Most recently, the theory has become popular through the notion of “intersectional feminism,” which seeks to address the racist, transphobic, homophobic, classist, and ableist forces that have long gone unquestioned in mainstream feminism. Intersectional feminists concern themselves with the ways anti-blackness can deepen misogyny, and how whiteness or economic privilege can often convince someone they are insulated from institutional sexism.

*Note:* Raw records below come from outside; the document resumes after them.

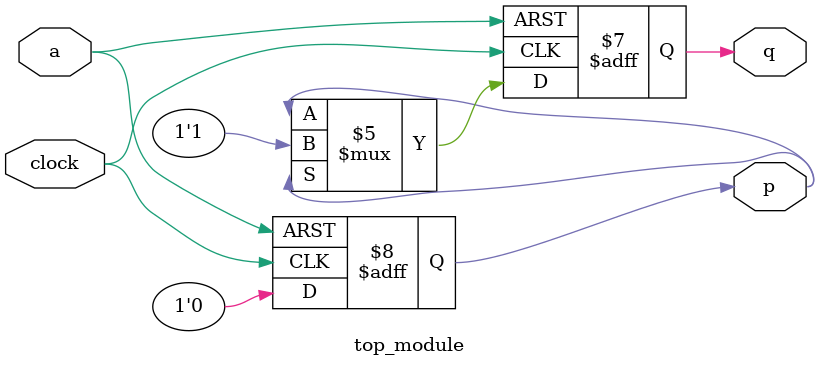
<source format=sv>
module top_module (
    input clock,
    input a, 
    output reg p,
    output reg q
);

    always @(posedge clock or posedge a) begin
        if (a) begin
            p <= 1;
        end else begin
            p <= 0;
        end
    end
    
    always @(negedge clock or posedge a) begin
        if (a) begin
            q <= 0;
        end else if (!p) begin
            q <= p;
        end else begin
            q <= 1;
        end
    end

endmodule

</source>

The theory is not just restricted to feminism, however. Ideas of toxic whiteness and toxic masculinity have long been an issue within queer communities. With the rise of groups like Gays for Trump, and the Right’s shameless manipulation of the June shooting at the Pulse nightclub in Orlando as a way to mobilize white gay men around an Islamophobic agenda, the mission of questioning dangerous markers of white supremacy (such as the fetishization or devaluation of bodies of color) in queer spaces is more urgent than ever.
What does this have to do with “identity politics?” Everything. If the primary (stated) opposition to “identity politics” is that it’s inherently divisional, and that making space for minority voices only serves to deepen gulfs between various groups in America, intersectionality argues that opposite. By positing a society of overlapping identities, intersectionality reminds us that discussing the needs of various groups in our nation is not about reducing people to demographics and then trying to measure their inherent political power. Rather, it argues that the conversations often written off as “identity politics,” “pandering,” “tokenism,” or (God forbid) “reverse racism” and “misandry” are about honoring and making space for experiences that American politics have long seen as, at best, unimportant and, at worst, short term social fads. It undercuts the notion that by talking about a black experience, or a latino experience, or a trans experience, or a queer experience, or a disabled experience, we are somehow being anti-democratic. It pokes necessary holes in the ridiculous idea that a nation truly by and for the People can be comprised of anything but “identity politics.” It is no surprise that white Americans from both parties have begun discussing the pragmatism or leaving minorities (especially people of color) out to dry, after an election that, if won, would have been done so by them. It’s unfortunate, too, that so many “liberals” have begun creating these false dichotomies between the wise and the benevolent.
Make no mistake, the rhetoric on display is neither. The only uniting feature of the anti-”identity politics” hubbub is its preternatural ability to bring together as one both the selfish and the stupid.